Saturday, July 2, 2011
Sucker Punch is a film about a girl who... I dunno. On the surface it seems to be about a girl who is sent to an insane asylum, and who works through her emotional turmoil by retreating to an elaborate fantasy world she created within her imagination in order to retreat from the real world while attempting to make sense of what is happening around her. Or not. As I said, I really don't know what this movie was about, just that there was a girl who seems to be imagining lots of stuff to the point where you no longer know what is real or what isn't, but not necessarily in an interesting way like in 81/2 or Jacob's Ladder, but in the sloppy way of a filmmaker who doesn't necessarily understand his own story any more than we do. Or not. Maybe Zack Snyder really is the avant guarde genius he presented himself as by writing and directing this somewhat indescribable film.
Zack Snyder is certainly one of the most visually inventive filmmakers in modern cinema, creating truly breathtaking films that don't look like anything else you've ever seen... unless you've seen every other Zack Snyder film, that is. By this point we're starting to reach a been-there-done-that kind of moment with his films. The long tracking shot where the camera zooms around and speeds up as characters kill loads of enemies was amazing when we first saw it in 300, but then he did it again in Watchmen, and kept doing it again here, to the point where I was ready to see something new. However, he's still a talented guy, and there is just as much to marvel at that is new and original than there is that is old and recycled. At the end of the day, Snyder makes gorgeous films, and this is just about the most gorgeous thing he is ever done, and not just for the settings, camera tricks, and special effects, but for the cast containing some of the most breathtakingly beautiful women I have ever seen. If you have a sweet tooth for lots of eye candy, this movie will give your cataracts cavities.

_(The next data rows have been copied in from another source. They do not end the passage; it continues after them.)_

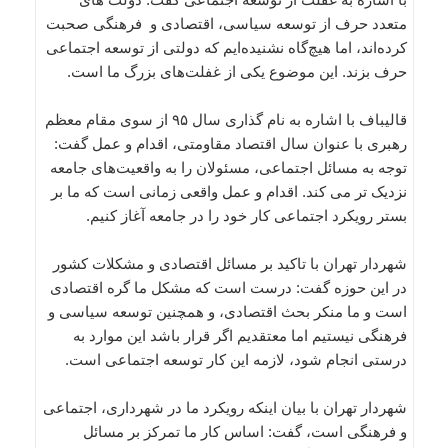
متعدد حرف از توسعه سیاسی، اقتصادی و فرهنگی صحبت
کرده‌اند، اما هیچ‌گاه نشنیده‌ایم که دولتی از توسعه اجتماعی
حرف بزند. این موضوع یکی از غفلت‌های بزرگ ما است.
قالیباف با اشاره به نام گذاری سال ۹۵ از سوی مقام معظم
رهبری با عنوان سال اقتصاد مقاومتی، اقدام و عمل گفت:
توجه به مسائل اجتماعی، مسئولان را به واقعیت‌های جامعه
نزدیک تر می کند. اقدام و عمل واقعی زمانی است که ما بر
بستر رویکرد اجتماعی کار خود را در جامعه آغاز کنیم.
شهردار تهران با تاکید بر مسائل اقتصادی و مشکلات کشور
در این حوزه گفت: درست است که مشکل ما گره اقتصادی
است و ما منکر بحث اقتصادی، و همچنین توسعه سیاسی و
فرهنگی نیستیم اما معتقدیم اگر قرار باشد این موارد به
درستی انجام شود، لازمه این کار توسعه اجتماعی است.
شهردار تهران با بیان اینکه رویکرد ما در شهرداری، اجتماعی
و فرهنگی است، گفت: اساس کار ما تمرکز بر مسائل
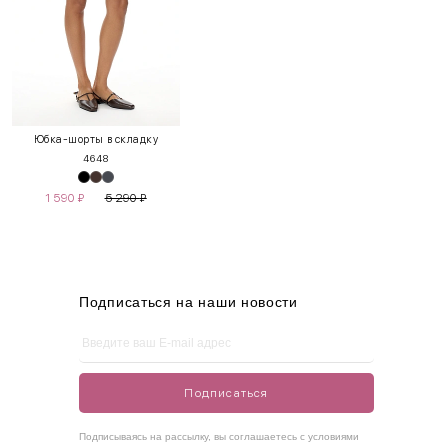
INT
RUS
Грудь
Талия
Бедра
XS
40-42
80-85
60-65
85-90
Юбка-шорты в складку
46
48
S
42-44
85-90
65-70
90-95
1 590
₽
5 290
₽
M
44-46
90-95
70-75
95-100
L
46-48
95-100
75-80
100-105
XL
48-50
100-109
80-85
105-109
Подписаться на наши новости
One
42-50
Size
Подписаться
Как правильно себя обмерить
Подписываясь на рассылку, вы соглашаетесь с условиями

There is one bravura set-piece that placed the main character Babydoll in a nightmarish version of the first World War where American soldiers fought in trenches against legions of zombie German Huns while zeppelins battled against solders wearing mecha exo-skeletons. This scene was one of the most phenomenal things I've ever seen in any movie, but it's just too bad it was only ten or fifteen minutes out of a two hour movie, and served no real point other than to somehow parallel the real world story that was boring, featuring a bunch of characters I didn't care about. It's a sad thing when the film winthin the film is more interesting and engaging than the film itself, since I wanted to stay in the fantasy instead of going back to the world of the asylum or strip club or wherever these ladies were supposed to be trying escape from. Oh, and just as an aside, but I've read lots of reviews where the enemies in this scene as "Nazis." These weren't Nazis, people, since it was World War I. They were just German.
So this movie had beautiful women, huge explosions, WWI era combat, dragons, samurai warriors, zombies, and strippers, all of which independently are some of my favorite things ever, so added up together they should have been mind blowing. But what this film did not have, unfortunately, was an engaging story, likable protagonists, and interesting villain, a setting and theme that was the least bit relateable, or, really, even any charm at all. But check it out because it's neat looking.